(Saved data entries)
------------

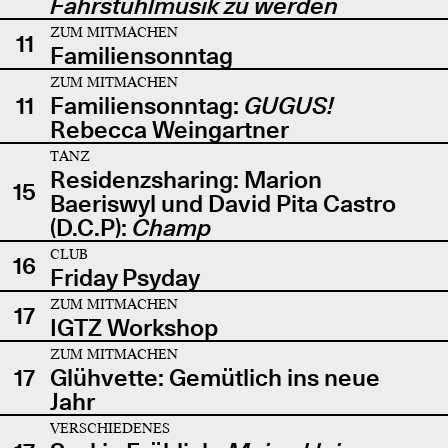
Fahrstuhlmusik zu werden
ZUM MITMACHEN
11
Familiensonntag
ZUM MITMACHEN
11
Familiensonntag:
GUGUS!
Rebecca Weingartner
TANZ
Residenzsharing: Marion
15
Baeriswyl und David Pita Castro
(D.C.P):
Champ
CLUB
16
Friday Psyday
ZUM MITMACHEN
17
IGTZ Workshop
ZUM MITMACHEN
17
Glühvette: Gemütlich ins neue
Jahr
VERSCHIEDENES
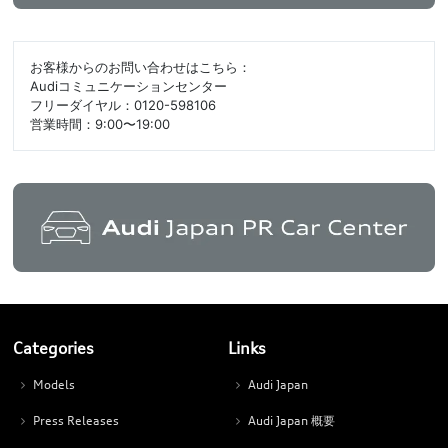
お客様からのお問い合わせはこちら：
Audiコミュニケーションセンター
フリーダイヤル：0120-598106
営業時間：9:00〜19:00
Categories
Links
Models
Audi Japan
Press Releases
Audi Japan 概要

------------

*What is needed*: Write out the data above exactly as it appears, but without any image.

*Final answer*:
Fahrstuhlmusik zu werden
ZUM MITMACHEN
11
Familiensonntag
ZUM MITMACHEN
11
Familiensonntag:
GUGUS!
Rebecca Weingartner
TANZ
Residenzsharing: Marion
15
Baeriswyl und David Pita Castro
(D.C.P):
Champ
CLUB
16
Friday Psyday
ZUM MITMACHEN
17
IGTZ Workshop
ZUM MITMACHEN
17
Glühvette: Gemütlich ins neue
Jahr
VERSCHIEDENES
お客様からのお問い合わせはこちら：
Audiコミュニケーションセンター
フリーダイヤル：0120-598106
営業時間：9:00〜19:00
Categories
Links
Models
Audi Japan
Press Releases
Audi Japan 概要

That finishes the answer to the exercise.